Lorsque je voyageais à travers les pays de l’ancienne Afrique chrétienne, et que les paroles de Tertullien et de saint Cyprien, d’Augustin et d’Aurèle, d’Alype et de Possidius, des deux Optat et de Sévère me revenaient à la mémoire, j’étais saisi du contraste de ces voix éloquentes et de ces déserts muets. Je rapportais les œuvres aux lieux qui les avaient produites, et ces lieux ne les comprenaient pas, ne les reconnaissaient pas ; ils gardaient devant elles une morne immobilité. Ainsi le cadavre d’un penseur illustre resterait insensible et froid, si on venait admirer en sa présence ses livres immortels. Depuis douze ou treize siècles, les grands hommes de l’Afrique sont devenus comme des étrangers dans leur patrie. Au nom d’Augustin ces contrées ne vous répondent point ; on n’entend que le bruit de la mer sur les rivages, et, dans les montagnes, le bruit des sapins, des cèdres et des chênes ; mais le souffle de la France, souffle chaud et fécond, a passé sur la terre d’Afrique ; il y demeure, et de sa puissante énergie doit y renaître une civilisation chrétienne.




CHAPITRE TRENTE-HUITIÈME.




Le pape Zozime et les pélagiens. — Persévérance des évêques d’Afrique. — Les deux conciles de Carthage. — Condamnation des pélagiens dans l’univers catholique.

(417-418.)


Le pape Innocent, mort le 12 mars de l’année 417, avait été remplacé par Zozime, célèbre dans l’histoire de cette époque pour avoir tenu un moment le monde chrétien incertain entre l’Église africaine et le siège apostolique. La Providence permit qu’un peu de nuée environnât la chaire de Pierre, pour que l’univers y vît rayonner ensuite avec plus de joie le soleil de la vérité religieuse. Il faut bien considérer d’ailleurs que toutes les subtilités de la ruse accompagnaient l’expression des idées pélagiennes. Les meilleurs esprits pouvaient s’y tromper.
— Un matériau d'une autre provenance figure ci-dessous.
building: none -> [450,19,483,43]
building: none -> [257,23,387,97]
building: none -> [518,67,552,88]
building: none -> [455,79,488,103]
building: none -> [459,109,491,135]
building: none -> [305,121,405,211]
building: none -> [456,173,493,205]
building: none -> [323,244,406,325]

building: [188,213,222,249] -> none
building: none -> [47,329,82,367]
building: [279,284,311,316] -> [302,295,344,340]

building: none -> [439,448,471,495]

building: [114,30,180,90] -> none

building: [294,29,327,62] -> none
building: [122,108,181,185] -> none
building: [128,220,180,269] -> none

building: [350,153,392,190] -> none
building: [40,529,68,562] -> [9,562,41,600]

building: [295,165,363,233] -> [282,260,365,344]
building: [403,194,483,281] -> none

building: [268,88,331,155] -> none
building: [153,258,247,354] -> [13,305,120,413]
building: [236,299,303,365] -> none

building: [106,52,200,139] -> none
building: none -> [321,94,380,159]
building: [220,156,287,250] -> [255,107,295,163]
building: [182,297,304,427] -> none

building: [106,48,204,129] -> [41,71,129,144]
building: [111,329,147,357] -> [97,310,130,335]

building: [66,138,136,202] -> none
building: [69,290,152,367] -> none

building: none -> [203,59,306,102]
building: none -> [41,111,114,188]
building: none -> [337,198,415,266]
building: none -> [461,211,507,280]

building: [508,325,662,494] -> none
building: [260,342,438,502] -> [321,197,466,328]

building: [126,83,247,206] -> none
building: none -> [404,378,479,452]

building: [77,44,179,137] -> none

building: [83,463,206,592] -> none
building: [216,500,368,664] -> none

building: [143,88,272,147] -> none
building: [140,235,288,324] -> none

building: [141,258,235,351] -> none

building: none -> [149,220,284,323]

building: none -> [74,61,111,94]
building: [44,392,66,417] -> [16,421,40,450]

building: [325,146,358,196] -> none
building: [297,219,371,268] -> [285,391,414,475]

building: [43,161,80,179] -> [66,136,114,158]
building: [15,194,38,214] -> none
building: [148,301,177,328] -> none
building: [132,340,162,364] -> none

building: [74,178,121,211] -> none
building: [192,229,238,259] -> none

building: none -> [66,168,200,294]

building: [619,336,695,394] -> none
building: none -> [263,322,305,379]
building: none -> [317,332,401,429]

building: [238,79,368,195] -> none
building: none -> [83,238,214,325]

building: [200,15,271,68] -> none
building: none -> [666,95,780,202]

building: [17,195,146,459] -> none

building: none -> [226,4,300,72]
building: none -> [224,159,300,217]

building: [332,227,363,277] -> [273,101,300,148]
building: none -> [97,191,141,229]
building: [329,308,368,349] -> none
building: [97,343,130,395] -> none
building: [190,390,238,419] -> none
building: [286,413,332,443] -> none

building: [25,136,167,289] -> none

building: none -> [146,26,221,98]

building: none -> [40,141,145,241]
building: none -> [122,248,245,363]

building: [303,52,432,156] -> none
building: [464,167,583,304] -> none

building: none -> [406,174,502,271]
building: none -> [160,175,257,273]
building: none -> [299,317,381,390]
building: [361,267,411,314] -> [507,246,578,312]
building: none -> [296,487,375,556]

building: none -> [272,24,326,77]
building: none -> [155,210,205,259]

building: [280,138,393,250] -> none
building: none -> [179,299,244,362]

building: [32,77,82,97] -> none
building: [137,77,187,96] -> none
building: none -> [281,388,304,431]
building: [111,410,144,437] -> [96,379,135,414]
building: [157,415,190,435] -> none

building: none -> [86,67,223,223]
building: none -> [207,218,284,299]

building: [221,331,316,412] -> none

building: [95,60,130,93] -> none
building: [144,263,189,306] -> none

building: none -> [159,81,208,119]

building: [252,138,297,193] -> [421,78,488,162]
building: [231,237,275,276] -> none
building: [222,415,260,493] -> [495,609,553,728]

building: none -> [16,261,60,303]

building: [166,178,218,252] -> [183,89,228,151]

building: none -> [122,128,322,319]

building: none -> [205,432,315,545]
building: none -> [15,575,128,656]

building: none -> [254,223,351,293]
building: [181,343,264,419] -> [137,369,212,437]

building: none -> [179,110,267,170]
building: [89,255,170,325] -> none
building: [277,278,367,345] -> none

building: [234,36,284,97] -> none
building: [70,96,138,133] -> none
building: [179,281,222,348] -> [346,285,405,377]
L’erreur et le mensonge ne reconnaissent jamais leurs défaites et en appellent toujours à des jugements nouveaux. La doctrine pélagienne, foudroyée par les anathèmes de Carthage et de Rome, releva la tête à l’avènement d’un nouveau pape ; elle espérait gagner quelque chose à un changement de pontife. Venu à Rome après avoir été chassé de Constantinople, Célestius interjeta appel des jugements sous le poids desquels il était resté ; il adressa au pape un mémoire (libellum)[2], sorte de profession de foi qui n’était pas de nature à changer sa position comme novateur ; d’un côté, il confessait qu’il fallait baptiser les enfants pour la rémission des péchés, selon la règle de l’Église universelle et l’enseignement de l’Évangile, reconnaissant comme nécessaire de suppléer à la faiblesse de notre nature par le bénéfice de la grâce ; de l’autre, il niait le péché originel ; Célestins ne jugeait pas conforme à la doctrine catholique la transmission du péché par les parents ; « le péché, disait-il, ne peut être qu’un délit de notre volonté et non pas de notre nature. » Le disciple de Pélage étai fort clair sur ce point. La présence du siège apostolique ne l’intimidait point. Le saint évêque d’Hippone qui n’a que des paroles de vénération pour Zozime, nous dit que le souverain pontife, voyant Célestins se jeter en furieux

  1. Minima poena, non tamen nulla.
  2. On en trouve des fragments dans le deuxième livre du Péché originel, tome X.